→ **Quoted passage**
• • • • •
Finally, a new understanding of globalization focused on tensions and pitfalls requires a new perspheective on the concept of a prehistory of the present. As Ewald Frie poignantly noted, the roads not taken, the past futures that never came to be are not alternatives to, but constitutive parts of a prehistory of the present, as more successful concepts and policies were themselves shaped in engagement with such potential alternatives. Leaving the participants with the general thesis of these two days, that we might live in a world that has no direct connection to the past or at least that the task of discussing a prehistory of the present is very different in 2022 than in 2015.
This observation, all the discussants agreed, makes it all the more necessary to write a reflective and multifaceted prehistory of the ‘present’, which can look very differently depending on situation, location, or positionality and whose definition is constantly shifting. “The problems that are actual in the world today” might be perceived very differently from the perspective of 2022 than only a few years previously.
• • • • •
→ **Exercise task A**
Answer these questions from the passage on the prehistory of the present:
(i) According to Ewald Frie, the roads not taken are constitutive parts of what?
(ii) Which two years does the general thesis compare?
(iii) On what three things can a prehistory of the "present" depend for how it looks?
→ **Exercise task B**
Print the part of the passage on the prehistory of the present starting at "This observation, all" and ending at "few years previously.", word for word.
Answer using only the passage on the prehistory of the present.

(Data records)
• • • • •
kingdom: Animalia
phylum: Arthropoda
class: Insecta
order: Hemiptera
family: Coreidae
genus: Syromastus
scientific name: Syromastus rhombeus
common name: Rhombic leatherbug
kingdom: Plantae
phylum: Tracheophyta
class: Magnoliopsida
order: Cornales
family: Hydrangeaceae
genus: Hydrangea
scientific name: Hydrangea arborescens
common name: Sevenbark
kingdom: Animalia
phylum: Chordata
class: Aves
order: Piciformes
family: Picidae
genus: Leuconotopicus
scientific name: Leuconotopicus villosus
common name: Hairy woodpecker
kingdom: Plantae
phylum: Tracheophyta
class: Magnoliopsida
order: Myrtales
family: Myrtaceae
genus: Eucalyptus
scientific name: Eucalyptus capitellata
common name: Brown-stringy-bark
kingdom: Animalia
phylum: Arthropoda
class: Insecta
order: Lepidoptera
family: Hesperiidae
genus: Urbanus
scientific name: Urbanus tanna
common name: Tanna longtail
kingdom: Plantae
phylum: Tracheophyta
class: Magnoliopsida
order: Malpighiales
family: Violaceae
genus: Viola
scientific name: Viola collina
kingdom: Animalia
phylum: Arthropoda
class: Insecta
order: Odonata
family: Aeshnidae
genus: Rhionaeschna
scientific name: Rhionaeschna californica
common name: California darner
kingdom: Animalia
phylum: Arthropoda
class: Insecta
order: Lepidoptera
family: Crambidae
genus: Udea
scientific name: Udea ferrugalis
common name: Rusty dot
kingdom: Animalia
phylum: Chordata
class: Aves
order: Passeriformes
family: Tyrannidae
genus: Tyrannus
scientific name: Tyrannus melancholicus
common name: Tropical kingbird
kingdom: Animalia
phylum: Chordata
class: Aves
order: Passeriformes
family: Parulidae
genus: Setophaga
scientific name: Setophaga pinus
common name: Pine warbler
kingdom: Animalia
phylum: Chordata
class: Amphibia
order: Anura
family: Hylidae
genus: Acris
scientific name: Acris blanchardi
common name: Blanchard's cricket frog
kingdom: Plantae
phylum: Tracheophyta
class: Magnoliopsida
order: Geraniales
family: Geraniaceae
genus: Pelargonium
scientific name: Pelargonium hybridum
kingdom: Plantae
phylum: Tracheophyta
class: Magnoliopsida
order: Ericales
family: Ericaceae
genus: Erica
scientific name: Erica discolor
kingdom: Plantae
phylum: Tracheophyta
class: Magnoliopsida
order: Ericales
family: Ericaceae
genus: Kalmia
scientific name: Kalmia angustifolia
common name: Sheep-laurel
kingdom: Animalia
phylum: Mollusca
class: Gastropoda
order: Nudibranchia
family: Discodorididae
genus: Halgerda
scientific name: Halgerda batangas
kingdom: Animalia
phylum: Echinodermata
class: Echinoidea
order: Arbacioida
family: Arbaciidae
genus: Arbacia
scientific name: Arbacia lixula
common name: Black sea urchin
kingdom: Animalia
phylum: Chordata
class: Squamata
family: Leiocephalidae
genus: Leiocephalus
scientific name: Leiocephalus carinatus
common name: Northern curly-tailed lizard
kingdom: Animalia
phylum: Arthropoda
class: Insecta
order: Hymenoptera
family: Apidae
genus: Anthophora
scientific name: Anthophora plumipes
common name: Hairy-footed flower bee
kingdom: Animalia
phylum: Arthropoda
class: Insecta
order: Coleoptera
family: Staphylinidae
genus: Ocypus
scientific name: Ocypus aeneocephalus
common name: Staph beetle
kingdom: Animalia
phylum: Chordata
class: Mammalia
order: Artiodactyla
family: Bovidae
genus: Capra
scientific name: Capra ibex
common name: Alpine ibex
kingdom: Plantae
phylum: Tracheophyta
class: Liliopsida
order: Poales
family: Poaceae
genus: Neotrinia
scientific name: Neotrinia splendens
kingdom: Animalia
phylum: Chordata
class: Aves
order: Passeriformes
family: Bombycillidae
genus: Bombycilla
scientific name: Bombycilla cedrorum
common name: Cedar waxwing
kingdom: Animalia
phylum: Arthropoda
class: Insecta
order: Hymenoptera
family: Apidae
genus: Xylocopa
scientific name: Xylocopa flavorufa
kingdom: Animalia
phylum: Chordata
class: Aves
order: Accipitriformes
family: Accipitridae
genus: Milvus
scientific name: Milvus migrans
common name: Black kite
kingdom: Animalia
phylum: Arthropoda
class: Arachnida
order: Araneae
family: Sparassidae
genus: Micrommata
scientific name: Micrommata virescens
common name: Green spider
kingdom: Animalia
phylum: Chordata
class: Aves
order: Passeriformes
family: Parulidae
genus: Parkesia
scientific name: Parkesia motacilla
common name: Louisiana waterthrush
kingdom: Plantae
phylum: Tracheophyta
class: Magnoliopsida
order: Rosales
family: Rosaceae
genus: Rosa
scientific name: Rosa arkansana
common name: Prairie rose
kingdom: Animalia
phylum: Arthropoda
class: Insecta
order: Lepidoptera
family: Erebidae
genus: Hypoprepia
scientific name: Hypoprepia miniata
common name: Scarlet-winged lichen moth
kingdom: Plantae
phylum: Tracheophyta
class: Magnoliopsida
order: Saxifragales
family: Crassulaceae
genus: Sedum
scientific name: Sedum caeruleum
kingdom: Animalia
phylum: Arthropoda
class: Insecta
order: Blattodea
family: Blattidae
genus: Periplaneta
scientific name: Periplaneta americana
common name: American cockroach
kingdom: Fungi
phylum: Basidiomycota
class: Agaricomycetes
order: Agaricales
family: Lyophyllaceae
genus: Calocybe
• • • • •
→ **Right answer A**
(i) A prehistory of the present.
(ii) 2022 and 2015.
(iii) Situation, location, or positionality.

→ **Right answer B**
This observation, all the discussants agreed, makes it all the more necessary to write a reflective and multifaceted prehistory of the ‘present’, which can look very differently depending on situation, location, or positionality and whose definition is constantly shifting. “The problems that are actual in the world today” might be perceived very differently from the perspective of 2022 than only a few years previously.